In the eyes of his wife, Wu is just an ordinary old man, though a bit of a workaholic.

"Many people wonder what his secret to good health is. But to tell you the truth, his life can't be simpler," says his wife, Wu Peiyu, 89, a professor of gynecology and obstetrics.

"His meals are basically light and simple and he doesn't eat much," she says. Wu usually has a cup of milk and an egg for breakfast and congee and steamed bread for supper. He doesn't have lunch at a fixed time, as he often performs operations from morning till afternoon.

"The only tonic he has is three slices of ginseng every day," she says.

Wu's regular working hours are between 8 am and 6 pm, however, his wife says that although he always goes to work on time, he often returns late.

"If some other hospitals request him to treat patients, he will go there immediately. But if we ask him to go out for a family gathering, he would rather stay at home and work on his articles," she says, adding, "He hardly has any hobbies.

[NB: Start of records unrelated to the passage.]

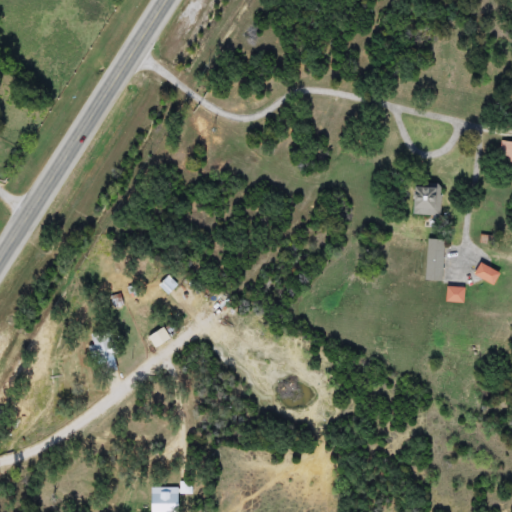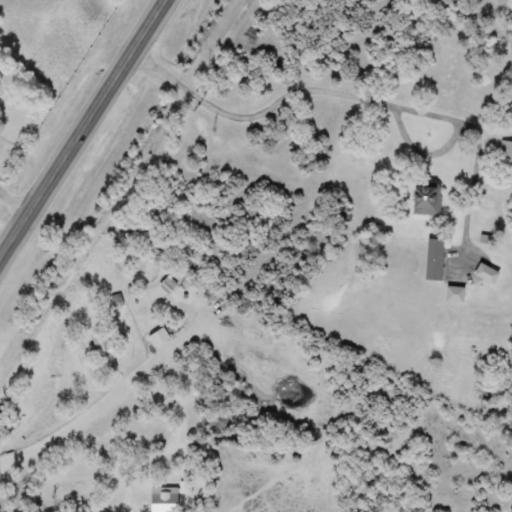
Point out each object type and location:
road: (310, 89)
road: (80, 127)
building: (505, 152)
building: (505, 153)
railway: (115, 182)
building: (422, 199)
building: (422, 199)
road: (13, 203)
building: (432, 260)
building: (432, 261)
building: (483, 274)
building: (483, 274)
building: (451, 295)
building: (451, 295)
road: (156, 356)
building: (100, 357)
building: (100, 357)
road: (182, 411)
building: (165, 498)
building: (165, 498)
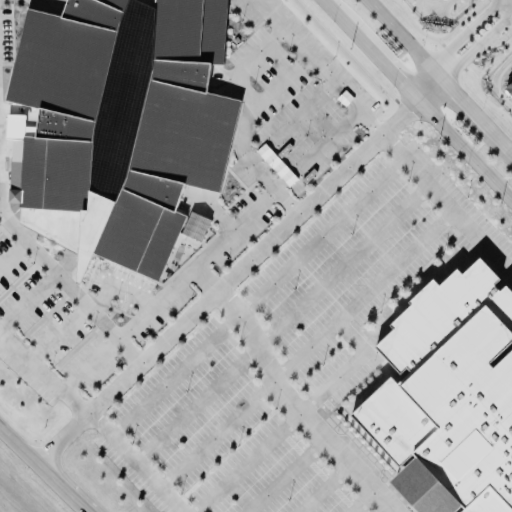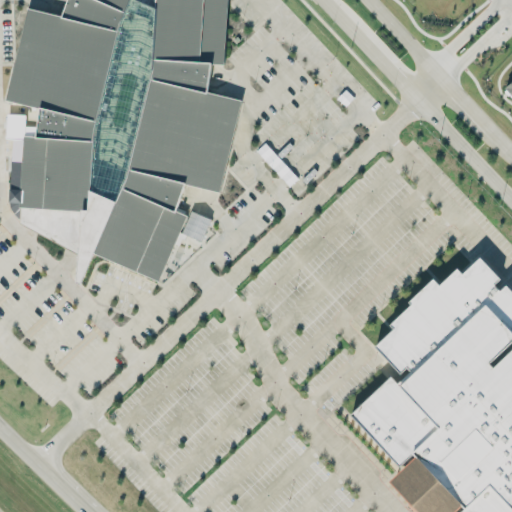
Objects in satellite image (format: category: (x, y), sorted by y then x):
road: (343, 17)
road: (469, 29)
road: (405, 35)
road: (479, 48)
road: (389, 66)
building: (508, 81)
road: (429, 84)
road: (468, 101)
road: (245, 105)
road: (370, 121)
building: (119, 124)
road: (504, 139)
road: (321, 144)
road: (465, 146)
road: (426, 181)
road: (287, 200)
building: (196, 225)
road: (322, 236)
road: (492, 248)
road: (344, 266)
road: (225, 278)
road: (65, 281)
road: (365, 293)
road: (159, 303)
parking lot: (290, 360)
road: (43, 371)
road: (175, 375)
building: (450, 389)
road: (196, 404)
road: (297, 407)
road: (219, 433)
road: (17, 444)
road: (135, 462)
road: (249, 462)
road: (286, 474)
road: (61, 486)
road: (326, 487)
road: (364, 500)
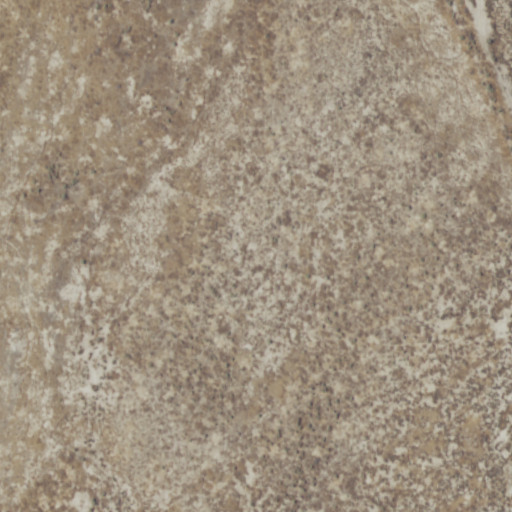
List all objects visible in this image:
crop: (255, 256)
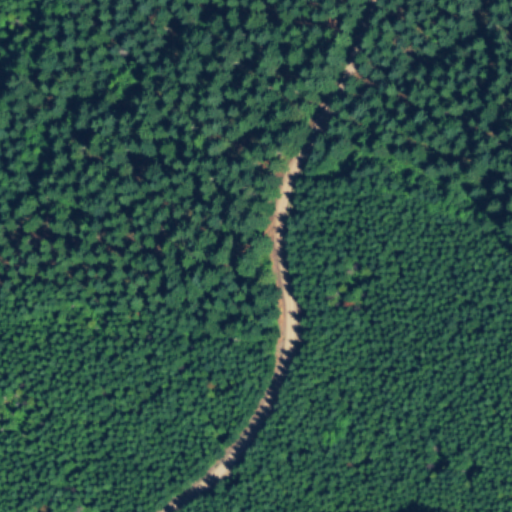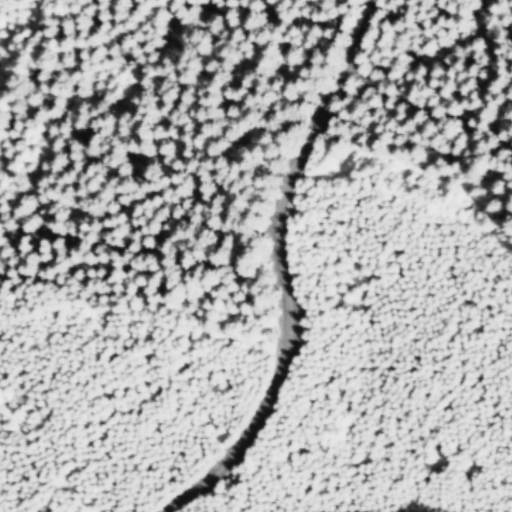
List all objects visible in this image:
crop: (147, 236)
road: (280, 268)
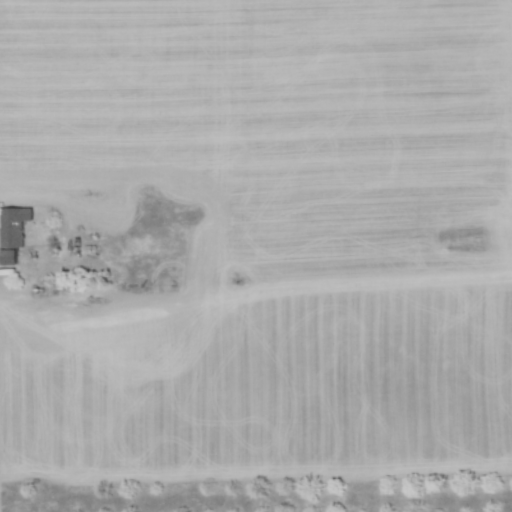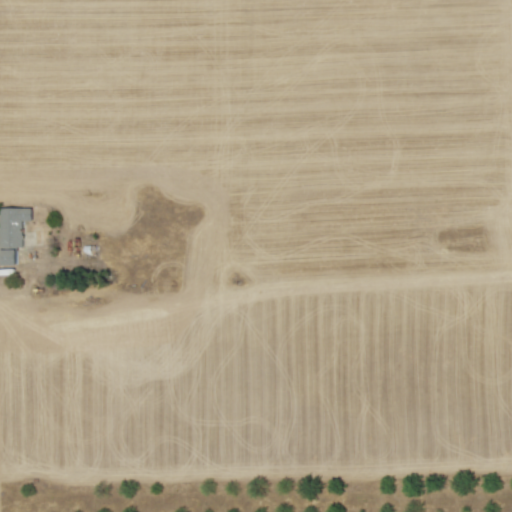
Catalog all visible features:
building: (11, 233)
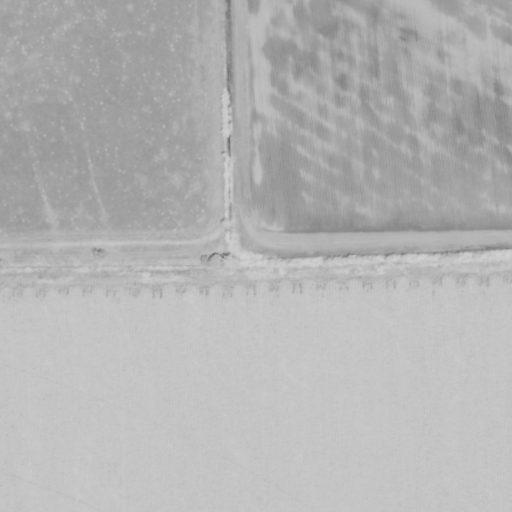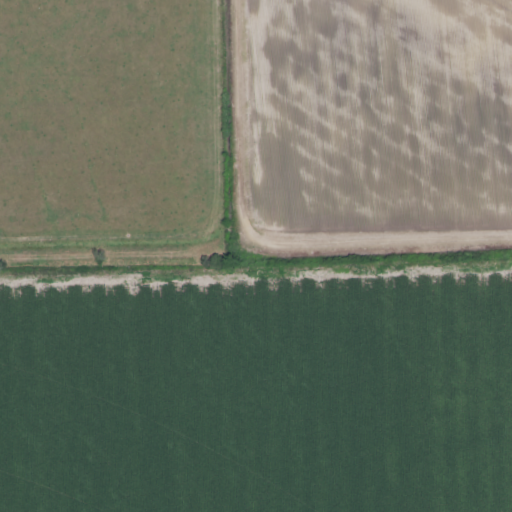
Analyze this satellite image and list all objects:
road: (256, 226)
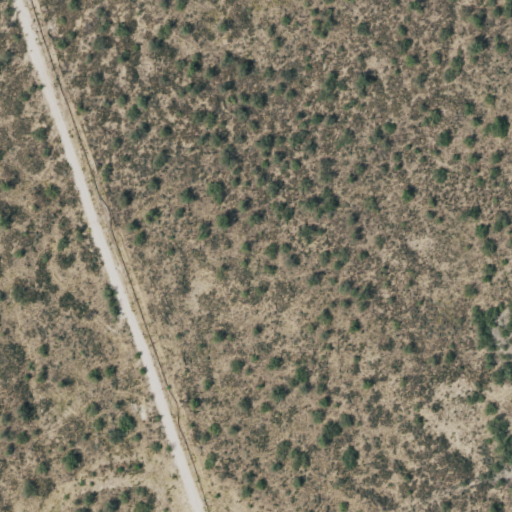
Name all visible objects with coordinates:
road: (108, 255)
road: (438, 486)
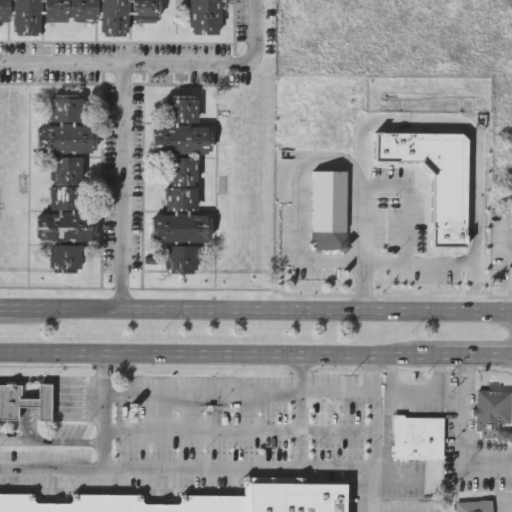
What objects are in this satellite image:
building: (5, 10)
building: (72, 10)
building: (147, 10)
building: (77, 14)
building: (205, 16)
building: (28, 17)
building: (116, 17)
road: (62, 62)
road: (217, 62)
building: (66, 107)
building: (67, 108)
building: (182, 108)
building: (182, 129)
building: (65, 138)
building: (67, 139)
building: (182, 139)
road: (479, 174)
building: (435, 176)
building: (65, 182)
building: (66, 182)
building: (181, 184)
road: (124, 186)
road: (303, 191)
road: (411, 204)
building: (182, 207)
building: (330, 209)
building: (329, 210)
building: (66, 226)
building: (181, 226)
building: (65, 227)
building: (65, 257)
building: (180, 258)
building: (65, 259)
building: (181, 259)
road: (256, 310)
road: (256, 352)
road: (52, 381)
road: (66, 392)
road: (241, 395)
road: (60, 397)
building: (23, 401)
building: (24, 402)
road: (67, 405)
road: (106, 410)
road: (63, 412)
road: (464, 413)
building: (493, 413)
building: (493, 416)
road: (29, 428)
road: (241, 434)
building: (419, 438)
building: (418, 440)
parking lot: (184, 441)
road: (22, 443)
road: (377, 448)
road: (209, 471)
road: (376, 489)
building: (202, 500)
building: (203, 500)
building: (475, 506)
building: (476, 507)
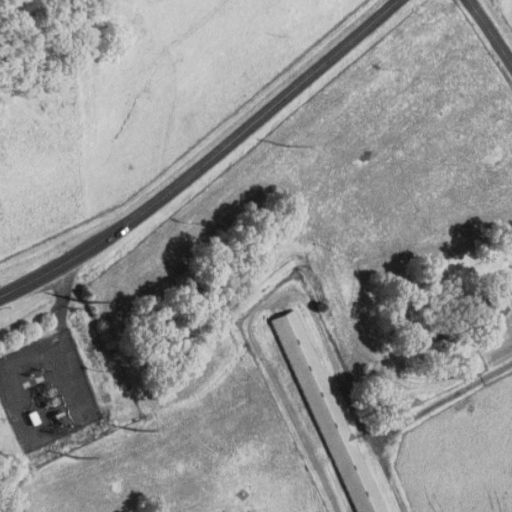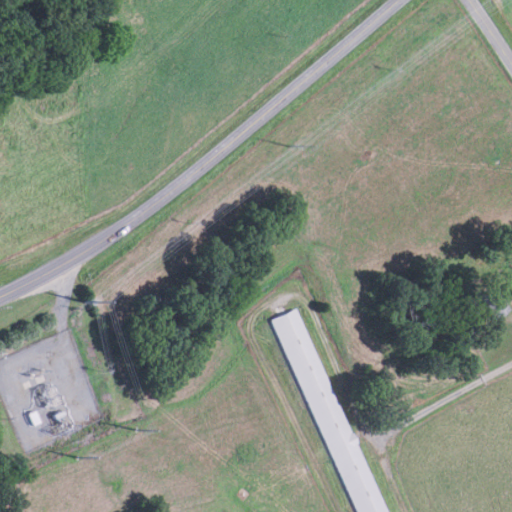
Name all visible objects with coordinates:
road: (489, 33)
road: (205, 159)
building: (495, 303)
road: (498, 371)
power substation: (51, 392)
road: (433, 406)
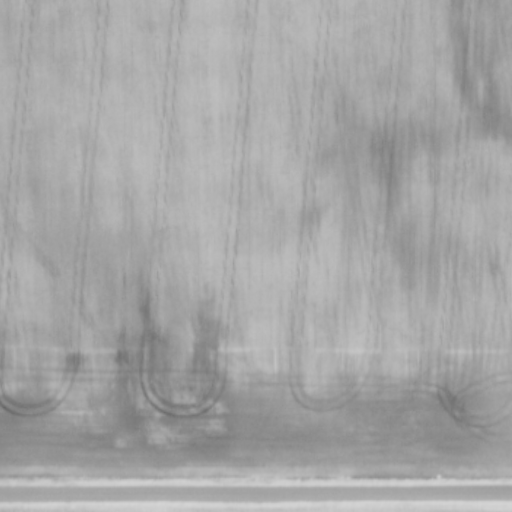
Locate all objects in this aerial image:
road: (256, 490)
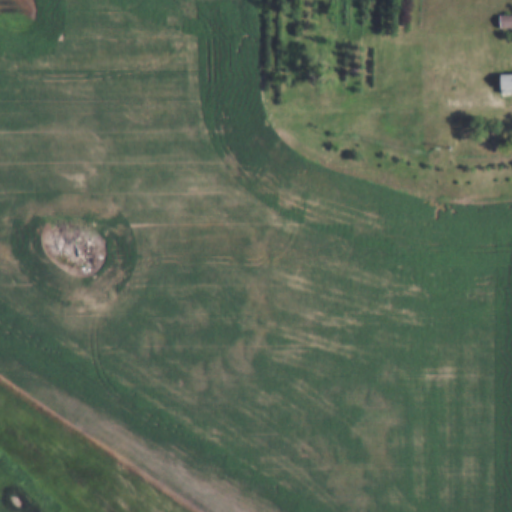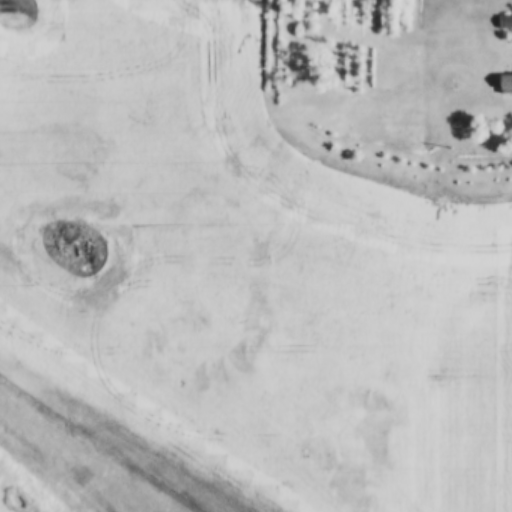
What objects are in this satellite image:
building: (502, 84)
road: (485, 103)
crop: (236, 277)
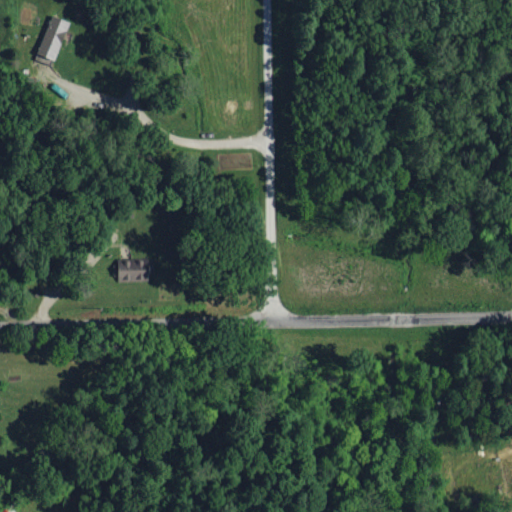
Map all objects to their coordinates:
building: (54, 39)
road: (266, 160)
building: (135, 272)
road: (255, 320)
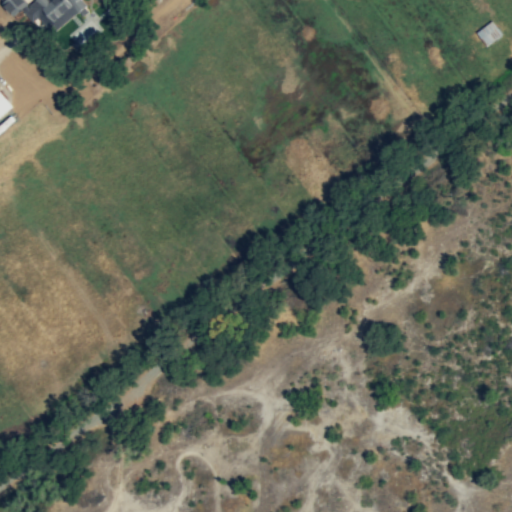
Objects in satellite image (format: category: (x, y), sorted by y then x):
building: (11, 6)
building: (54, 12)
building: (3, 107)
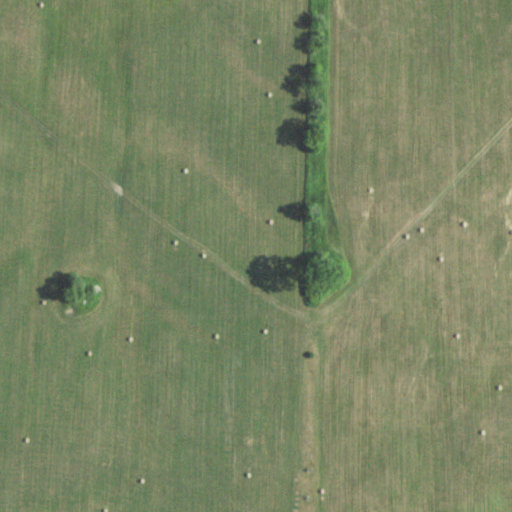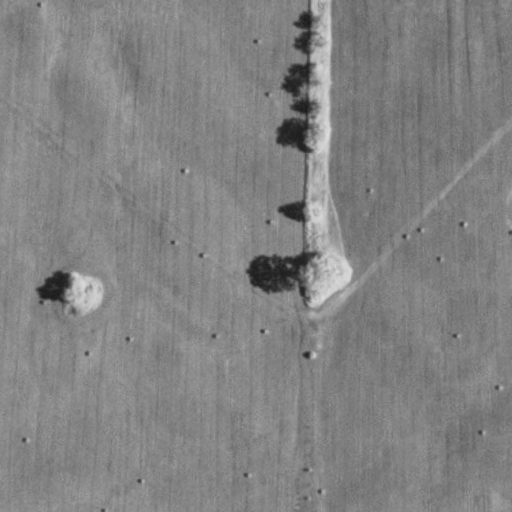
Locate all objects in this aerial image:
building: (308, 329)
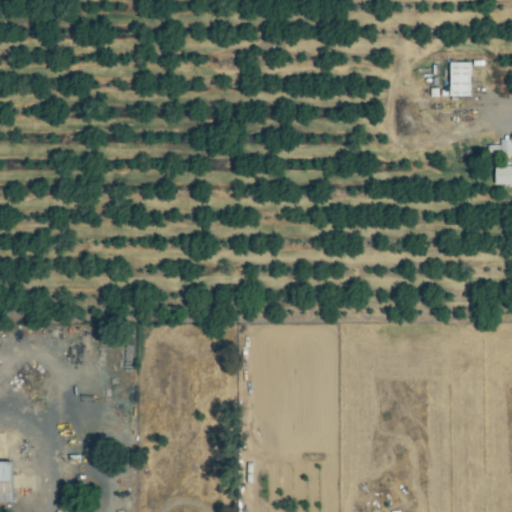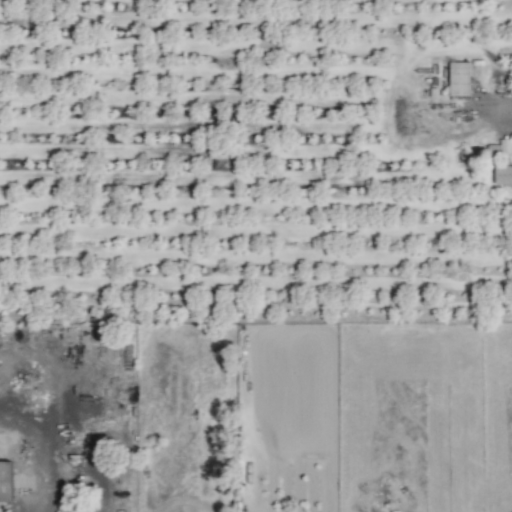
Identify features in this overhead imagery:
building: (461, 79)
building: (500, 147)
building: (503, 175)
road: (40, 454)
building: (8, 481)
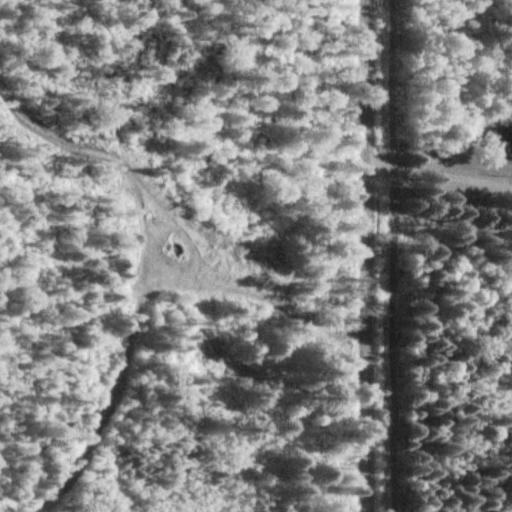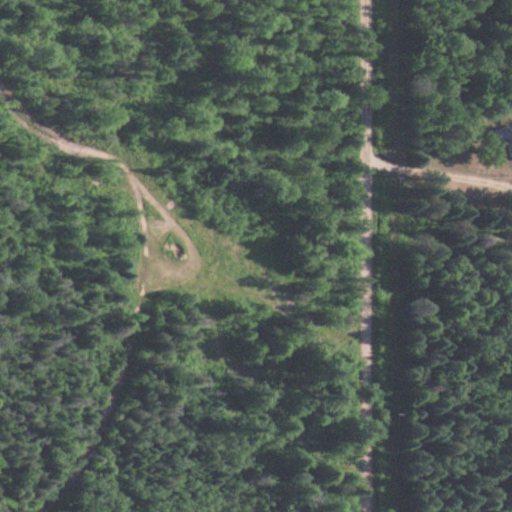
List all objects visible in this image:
building: (505, 135)
road: (371, 256)
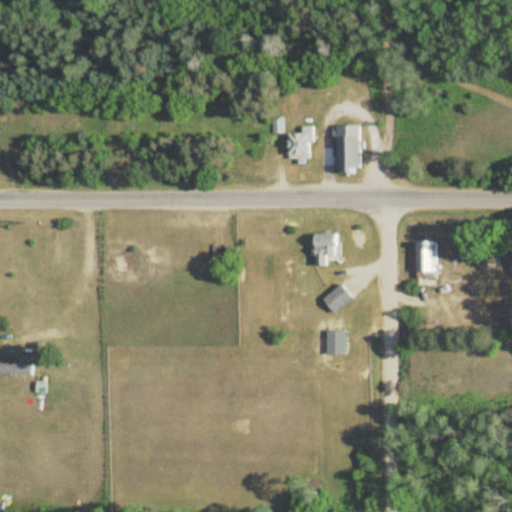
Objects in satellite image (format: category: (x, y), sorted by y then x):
building: (278, 125)
building: (300, 144)
building: (348, 149)
road: (255, 198)
building: (323, 246)
road: (388, 256)
building: (427, 259)
building: (338, 298)
building: (333, 336)
building: (16, 368)
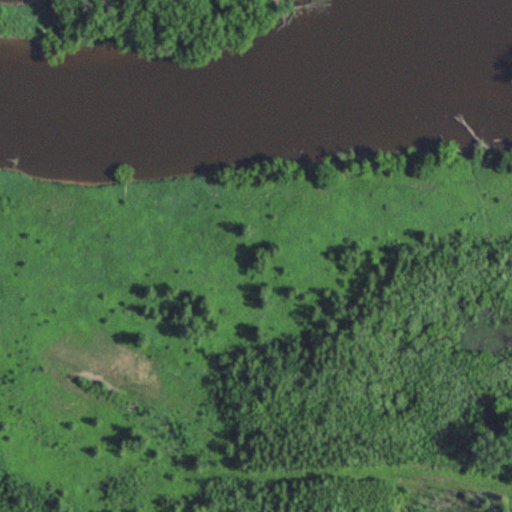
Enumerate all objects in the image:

Perhaps he only loves surgery."

"I really thank my wife for understanding me and taking good care of the family. Since she is also a doctor, she never blames me for spending too little time at home," Wu says, "I owe her a lot."

His goal now is to achieve five-year survival rates among 80 percent of his patients and reduce the incidence of liver cancer in China by 15 percent in the next five to 10 years.

"Of course I feel tired, but I will keep working as long as I have the energy," he says. "My efforts alone are far from enough to help Chinese people rid themselves of the disease.

"I wish to train more successors to improve our surgery techniques, in the remaining years of my life."